# [ASSIGNMENT]
Reproduce the following post on revising long-held understanding word for word, from beginning to end.

# [SELECTED PASSAGE]
On several occasions, in recent days, I’ve come to the realisation that something I’ve been taught was wrong.
Take this most recent scenario:
A former colleague retweets this post:
Being of sound mind, I decide to check it out.
Can this be true?
For those of you who haven’t managed to make the link Tuckman Theory is the model for teams that goes through the Forming, Storming, Norming, Performing phases (F.S.N.P.). From experience the whole F.S.N.P. thing appears to work for many of the teams that I’ve been involved in. Teams spend a whole heap of time at the beginning trying to work out who they are, why they exist, and how they are going to work together. Those same teams eventually get to a place where they are highly productive (sometimes).
Time to do a bit of digging into the research. It didn’t take long to find reliable evidence that F.S.N.P isn’t a great model for how teams come together. Bother. I’m wrong. I don’t like being wrong.
How am I going to cope with this news? How am I going to respond?
I suppose I could look to the Kubler-Ross Model with its five-stages of grief. Surely that’s safe? Apparently not, there doesn’t appear to be any evidence for the five-stages either. Bother, bother, I’m wrong, again.
This post isn’t about F.S.N.P., or Kubler-Ross, it isn’t even a post about how all models are wrong, it’s a post about the process of changing our understanding.
How am I supposed to process these, and many other, changes to long held understanding? How do I even know what needs to change, or what to change them to?

# [PROVIDED RECORDS]
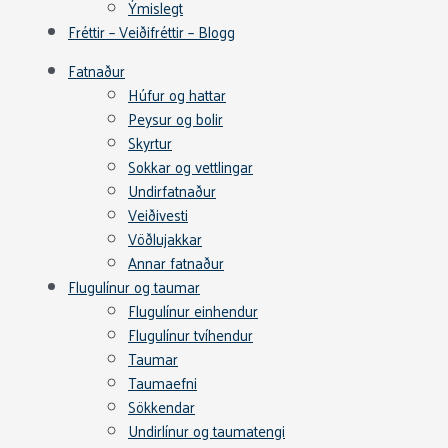
Ýmislegt
Fréttir – Veiðifréttir – Blogg
Fatnaður
Húfur og hattar
Peysur og bolir
Skyrtur
Sokkar og vettlingar
Undirfatnaður
Veiðivesti
Vöðlujakkar
Annar fatnaður
Flugulínur og taumar
Flugulínur einhendur
Flugulínur tvíhendur
Taumar
Taumaefni
Sökkendar
Undirlínur og taumatengi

# [ANSWER SPACE]
On several occasions, in recent days, I’ve come to the realisation that something I’ve been taught was wrong.
Take this most recent scenario:
A former colleague retweets this post:
Being of sound mind, I decide to check it out.
Can this be true?
For those of you who haven’t managed to make the link Tuckman Theory is the model for teams that goes through the Forming, Storming, Norming, Performing phases (F.S.N.P.). From experience the whole F.S.N.P. thing appears to work for many of the teams that I’ve been involved in. Teams spend a whole heap of time at the beginning trying to work out who they are, why they exist, and how they are going to work together. Those same teams eventually get to a place where they are highly productive (sometimes).
Time to do a bit of digging into the research. It didn’t take long to find reliable evidence that F.S.N.P isn’t a great model for how teams come together. Bother. I’m wrong. I don’t like being wrong.
How am I going to cope with this news? How am I going to respond?
I suppose I could look to the Kubler-Ross Model with its five-stages of grief. Surely that’s safe? Apparently not, there doesn’t appear to be any evidence for the five-stages either. Bother, bother, I’m wrong, again.
This post isn’t about F.S.N.P., or Kubler-Ross, it isn’t even a post about how all models are wrong, it’s a post about the process of changing our understanding.
How am I supposed to process these, and many other, changes to long held understanding? How do I even know what needs to change, or what to change them to?